In una preziosa intervista che egli concesse a Philip Roth e che fu pubblicata su La Stampa il 26 e il 27 novembre 1986, queste sono le parole con le quali Levi descrive la propria natura:
« Sono d’accordo con te sul fatto che “ho una sola anima senza saldature”, e ancora una volta ti ringrazio. La mia affermazione che “due anime sono troppe”, è per metà uno scherzo, ma per l’altra metà allude a cose molto serie. Ho vissuto in fabbrica per quasi trent’anni, e devo ammettere che non c’è contraddizione fra l’essere un chimico e l’essere uno scrittore: c’è anzi un reciproco rinforzo. Stare in fabbrica, anzi, dirigere una fabbrica, significa molte altre cose diverse e lontane dalla chimica: assumere e licenziare personale, litigare col padrone, con clienti e con fornitori. […] Tutti questi affari sono brutalmente incompatibili con lo scrivere, che esige una certa pace dell’anima; perciò mi sono sentito veramente “nato una seconda volta” quando ho raggiunto l’età della pensione ed ho potuto dare le mie dimissioni, rinunciando così alla mia anima numero uno. » (Intervista di Philip Roth a Primo Levi, La Stampa, 26 e 27 novembre 1986)
La complessità, chiamata in causa durante la restituzione di un’esperienza come quella di Auschwitz, già di per sé difficile da rendere chiara al lettore, sentiva la necessità delle lenti dello scienziato: Levi sapeva perfettamente che il progetto nazista avrebbe ridisegnato lo scheletro delle convinzioni morali della civiltà occidentale, sino ad allora mai completamente intaccate. Nelle dinamiche interne al campo fatte di zone grigie, di rovesciamenti di ruoli che si presentano come illusori biglietti per la sopravvivenza, quel famoso imperativo di Kant “il cielo stellato sopra di me, la legge morale dentro di me” sembra dissolversi al cospetto di un magma complesso e indistinto che rimette tutto in discussione.
Di fronte a queste continue difficoltà, un chimico-scrittore cerca di guidare passo dopo passo il lettore, presentando la realtà dei fatti senza ricorrere ad elementi portatori di ulteriore angoscia e turbamento o in grado di interferire con una narrazione analitica.

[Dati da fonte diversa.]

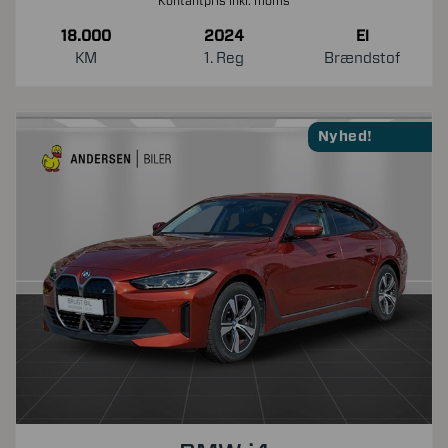
Kontantpris inkl. moms
18.000
2024
El
KM
1. Reg
Brændstof
Nyhed!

Per perseguire questo scopo, Primo Levi è consapevole di dover far lavorare la sua “anima sola priva di saldature”, facendoci comprendere quanto l’identità di ognuno di noi sia complessa e non si riduca a definizioni semplicistiche o a continue catalogazioni.
Essere ibridi, possedere un’anima sola, non scissa è una ricchezza della quale ci si deve prendere cura e con la quale è necessario filtrare e comprendere ciò che ci circonda: per raccontare l’inferno di Auschwitz si è rivelato importante essere uno scrittore, ma altrettanto fondamentale è stato ricordarsi di essere uno scienziato che scompone l’oggetto che ha davanti, analizzandolo con la maggiore chiarezza possibile.

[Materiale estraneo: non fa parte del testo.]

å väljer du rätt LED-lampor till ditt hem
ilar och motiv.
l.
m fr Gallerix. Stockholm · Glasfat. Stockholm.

L’identità di Primo Levi, descritta da lui stesso come ibrida e per questo privilegiata, non si pone come un unico blocco purissimo: tutto è fluido, felice di contaminarsi e di dedicarsi alla ricerca di una profondità propensa a non concepire il pensiero come un cassetto chiuso a chiave.
L’autore di Se questo è un uomo ci fa comprendere quanto il confronto con una realtà complessa, impossibile da spiegare nel suo caso, esiga un approccio totalmente critico e un pensiero che non lavori a compartimenti stagni, ma confluisca in un unico sforzo d’analisi che si rivela profondo proprio perché si serve di sfaccettature inaspettate.